For some reason our post "The Worst Photograph Ever Made" is getting pinged around the 'Net today, and it's bringing in both a lot of viewers from hither and yon and also some new comments. Here's one of the latter I thought was particularly interesting:
I have worked on at least three images for Ms. Leibovitz since the early part of this century, all Vanity Fair covers. What I can say is that while it's an honor to work on such a prominent photographer's work, it is also your worst nightmare every time.
On shots such as this one [the Lavazza calendar shot featured in the post linked above —Ed.], you are provided usually dozens of shots for disassembled parts of the image, and in all cases I've worked on, the models are also in pieces that you have to Frankenstein together. You would think when someone presents you with this type of image, that all those pieces are executed by a master's hand, with every detail thought out and done perfectly, taking into consideration all aspects of lighting, focus, parallax issues...not at all.
I've had to turn a bunch of photos that had no sense of anything technical in to an image worthy of the brand name Leibovitz. Pieces that were supposed to fit had to be horribly distorted to match her post-shoot preproduction mockup made by a low res retoucher on her staff; many times she needed to use a tripod and did not; I also had to match images from different cameras and films together as well. Bottom line is, what is handed to the retoucher is a big pile of doo-doo handled by dozens of her staff—then have to produce images that look impeccable.
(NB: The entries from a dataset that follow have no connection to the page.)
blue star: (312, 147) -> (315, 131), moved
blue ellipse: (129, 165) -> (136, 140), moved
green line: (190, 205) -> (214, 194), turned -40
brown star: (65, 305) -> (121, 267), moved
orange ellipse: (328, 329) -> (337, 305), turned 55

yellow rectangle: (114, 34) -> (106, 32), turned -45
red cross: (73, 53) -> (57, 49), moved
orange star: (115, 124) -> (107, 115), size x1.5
To me, her earliest photography is where her mastery shines through; she is one of the great candid portrait photographers there ever was. Her shots were usually planned from what I can tell, but there is an ease in the models that transcends the set, the props, the film itself. Now what she produces are overdone monstrosities befitting a Dolce & Gabanna ad or an Elle editorial.
I've heard stories of assistants really being the ones who control everything, setting it all up without her even in the studio, then she appears, shoots and leaves. This explains why you get a pile of mish-mashed images with very little technical ability or planning, seeming very amateurish in its execution and planning. Then she directs the show post production, but at that point it's too late—the cameras are all put away, the models went home, and you're the poor shmuck with dozens of images you need to make shine.
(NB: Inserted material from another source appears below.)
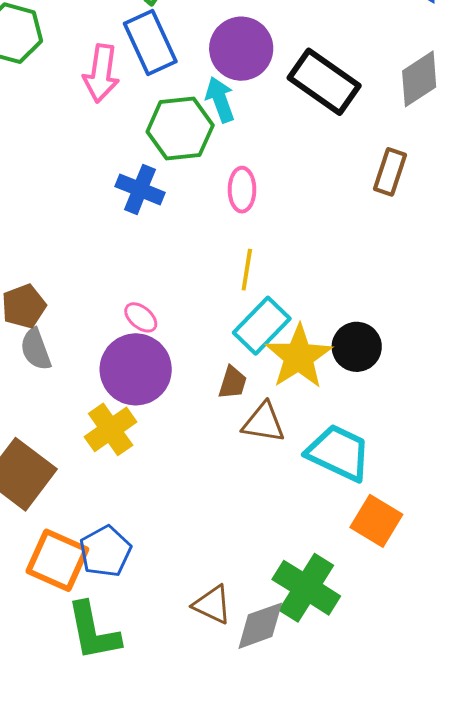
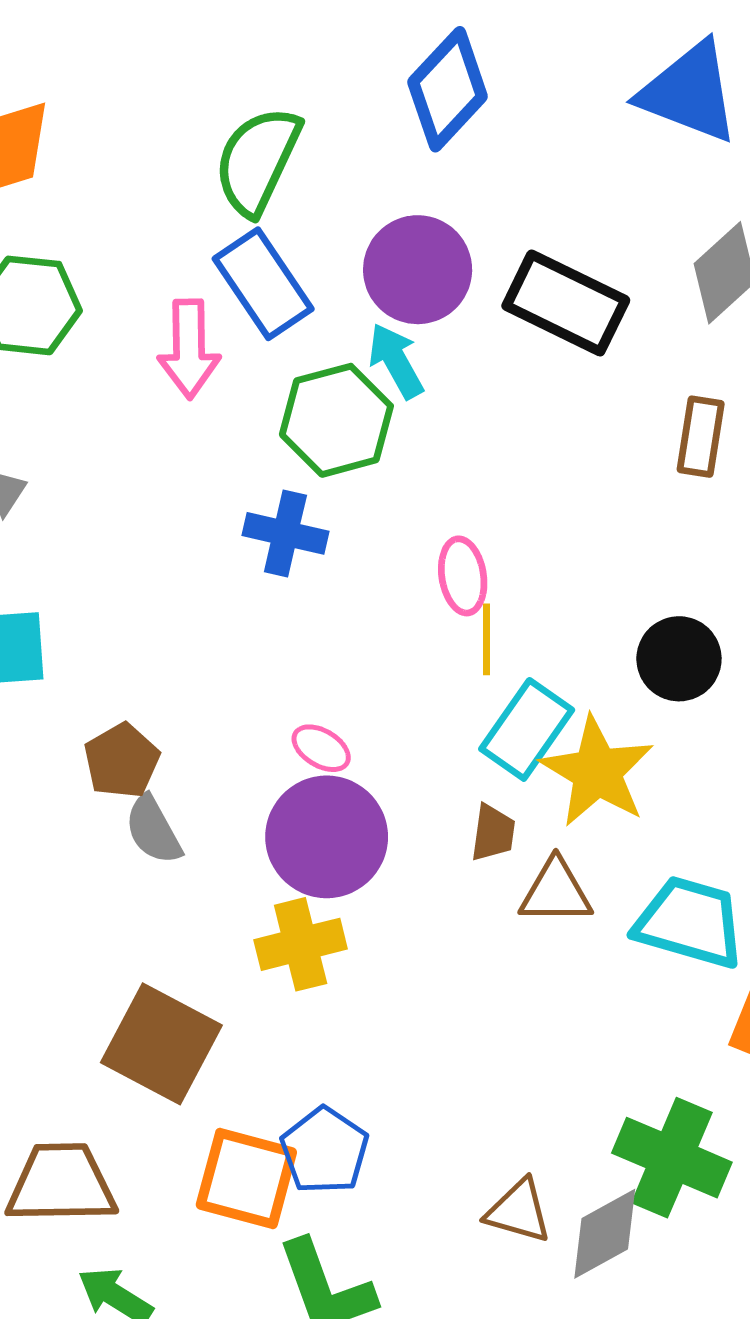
pink ellipse: (242, 190) -> (463, 576), moved
black circle: (357, 347) -> (679, 659), moved
yellow cross: (111, 429) -> (301, 944), turned 30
Signed "Anonymous Retoucher"
The more things change, the more they stay the same—when I was doing custom black-and-white printing, some big-name, high-dollar pros made me jump through similar hoops—although with much more modest expectations on an absolute scale, since so much less was possible in the wet darkroom. The commonality is that a few clients expected miracles on your end to make up for deficits on theirs! Pity the poor post-production minions, folks—get it at least close to right in camera. It's called "craft."